Yet Austria’s national dish may actually have originated in northern Italy as costoletta alla Milanese, a similarly prepared slice of veal. Legend has it that in 1857 Austrian Field Marshal Joseph Radetzky brought the recipe back from Italian territories under the Habsburg rule, adding a note in his report to the emperor about a “deliciously breaded veal cutlet.”
Making Wiener schnitzel is easy. Pound the meat to an even thinness, coat it in flour, then with egg, then with bread crumbs. Fry it to a golden brown and serve with a wedge of lemon and a side of potatoes.
Although those stretching a budget may substitute pork, it’s not the real deal if it doesn’t start with veal. That’s the drill at 138-year-old Café Central, across from the Spanish Riding School in the city center, where live piano music adds flavor to the schnitzel and strudel.
At Restaurant Ofenloch, where Franz Schubert once dined, waitresses deliver generous slices of Wiener schnitzel with crispy, bubbled crusts.

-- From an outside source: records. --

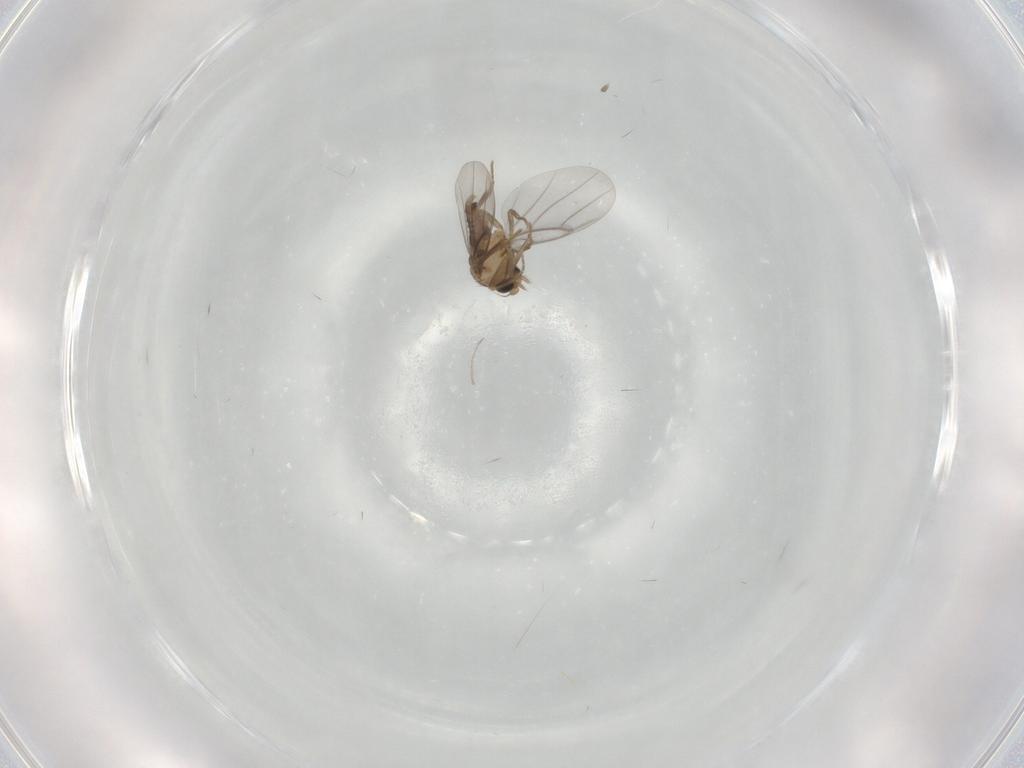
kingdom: Animalia
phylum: Arthropoda
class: Insecta
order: Diptera
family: Ceratopogonidae
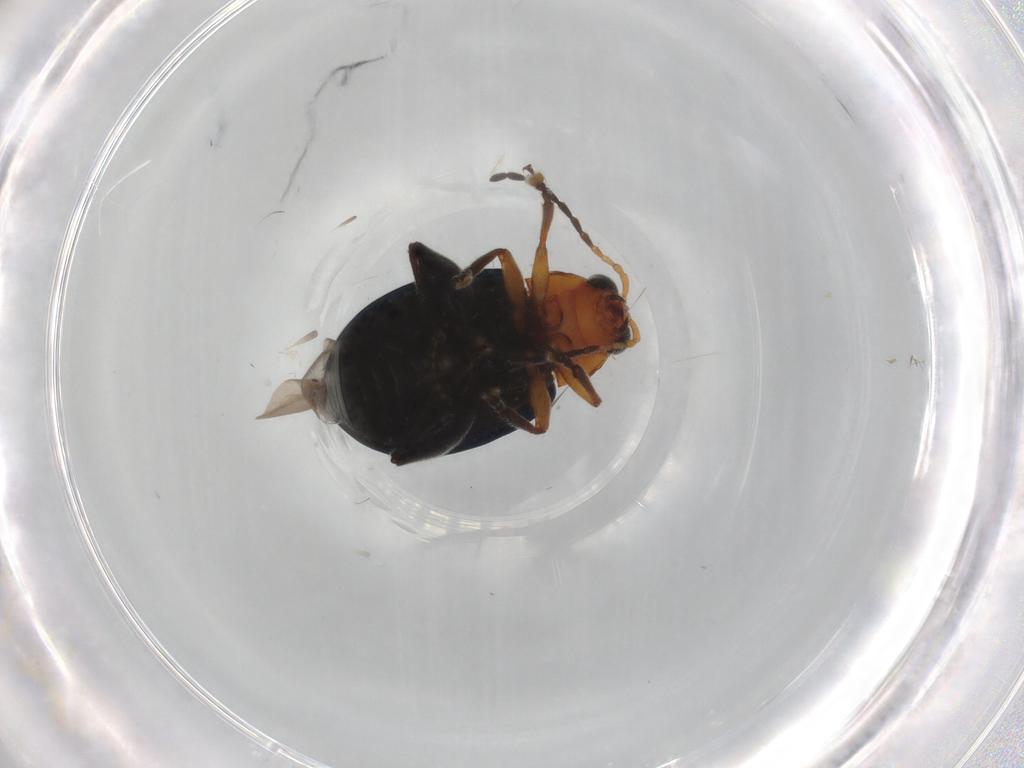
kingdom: Animalia
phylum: Arthropoda
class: Insecta
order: Coleoptera
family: Chrysomelidae
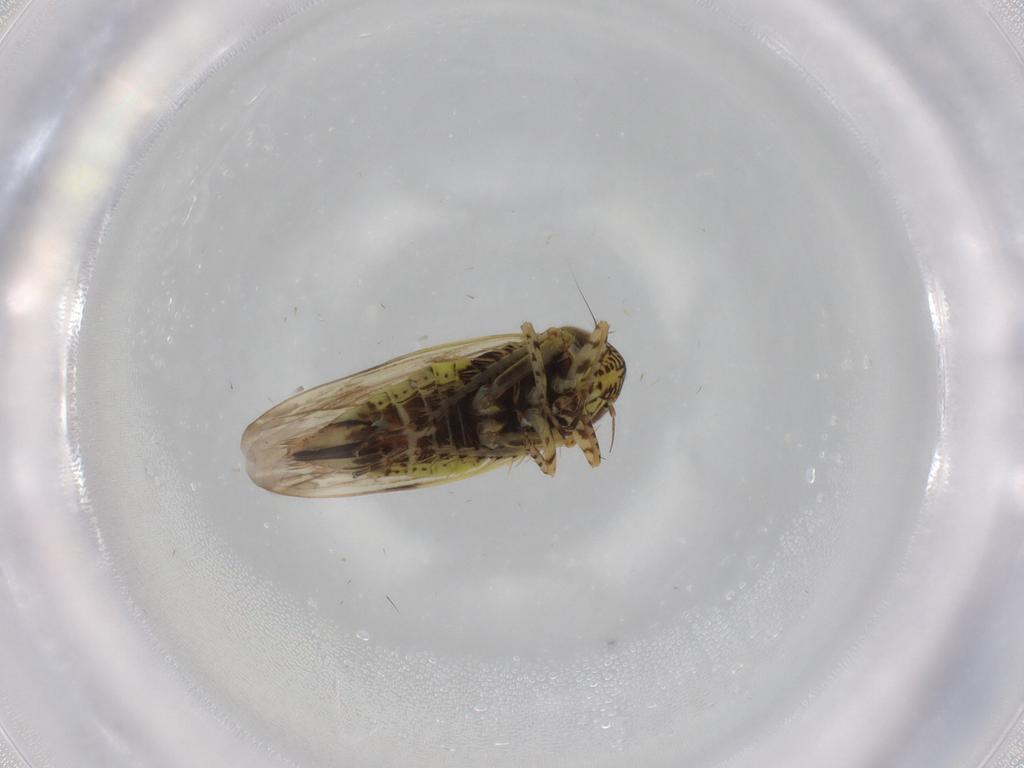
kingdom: Animalia
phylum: Arthropoda
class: Insecta
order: Hemiptera
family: Cicadellidae
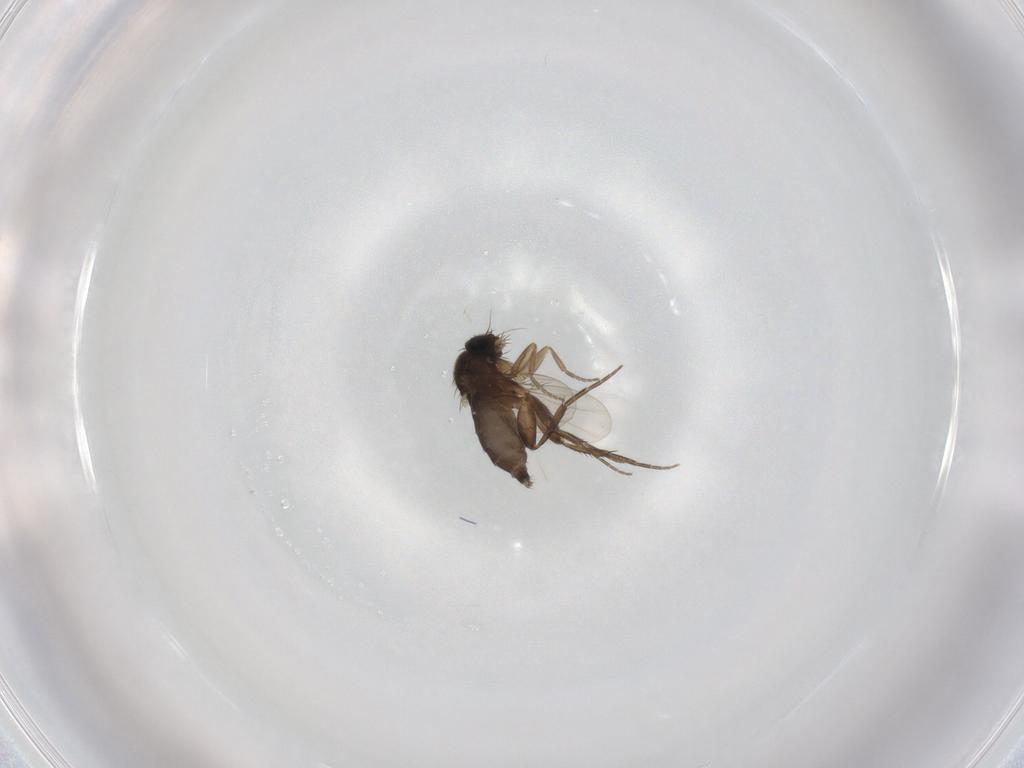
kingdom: Animalia
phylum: Arthropoda
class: Insecta
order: Diptera
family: Phoridae
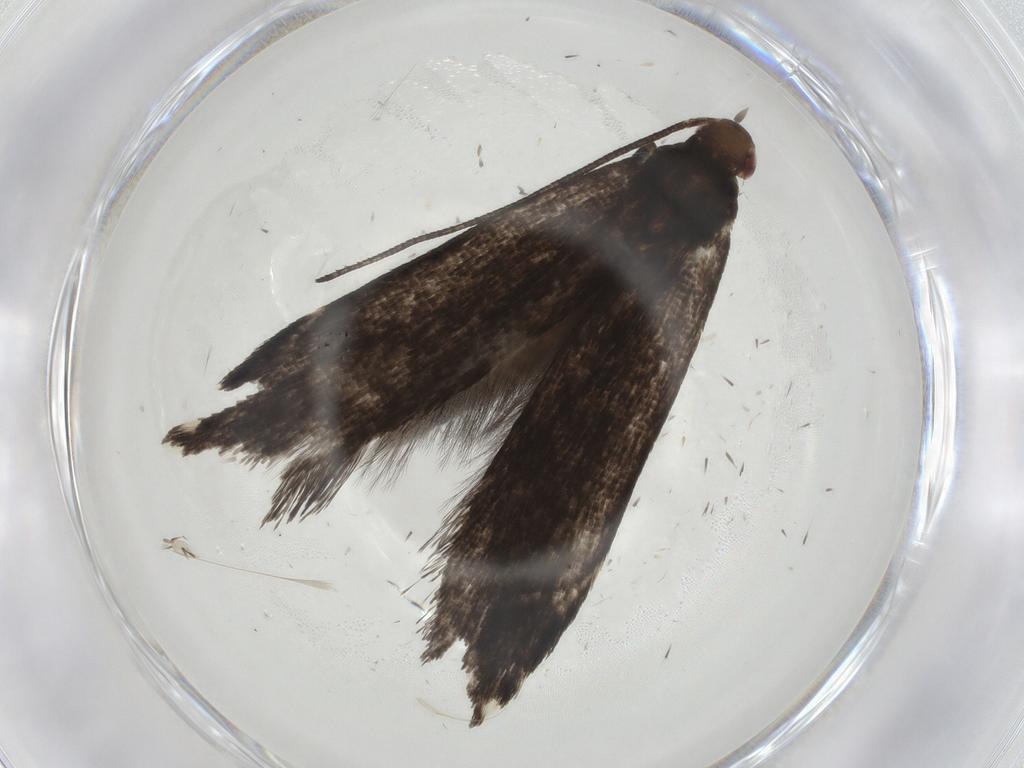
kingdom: Animalia
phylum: Arthropoda
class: Insecta
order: Lepidoptera
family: Gelechiidae
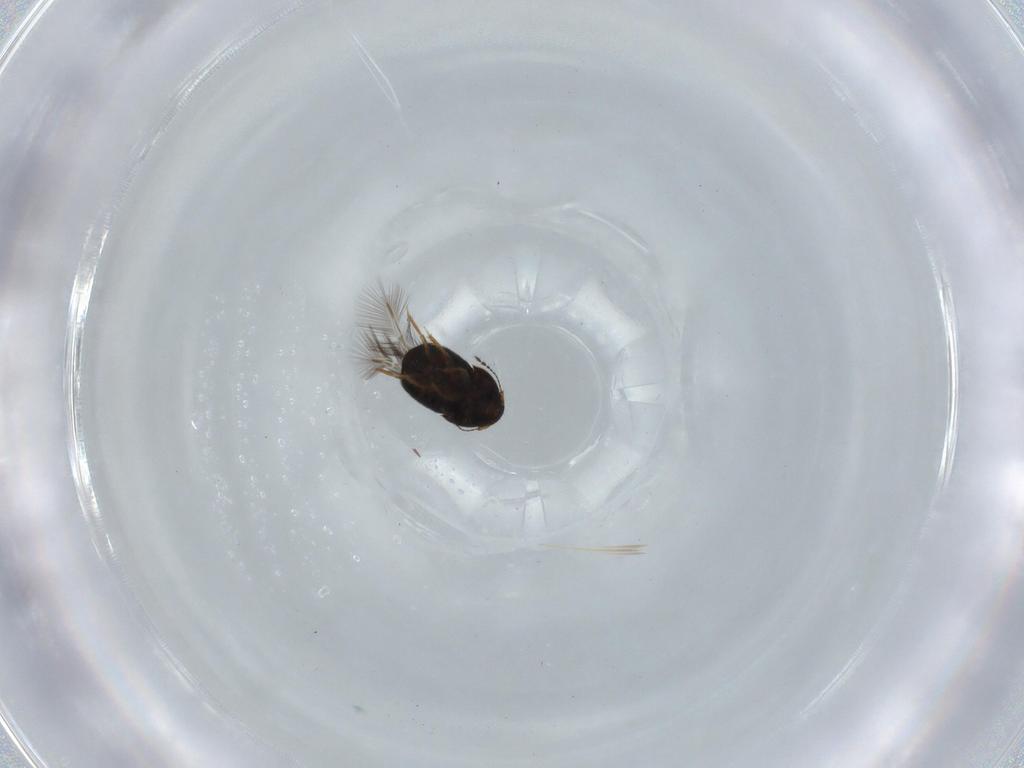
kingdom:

Vestibül, a cellar-like hideaway attached to the Burgtheater, serves a modernized schnitzel, with a crumb coating that has been rendered thin as a hankie.
“Wiener schnitzel is a traditional part of Austrian cuisine that tastes both young and old,” says Vestibül’s chef, Christian Domschitz. “And it’s enjoyed by all.” Add a stein of beer and consider yourself a local.
> Travel Trivia: The chef of Figlmüller Wollzeile restaurant (circa 1905) hammers each schnitzel out to 12 inches in diameter—the size of a dinner plate.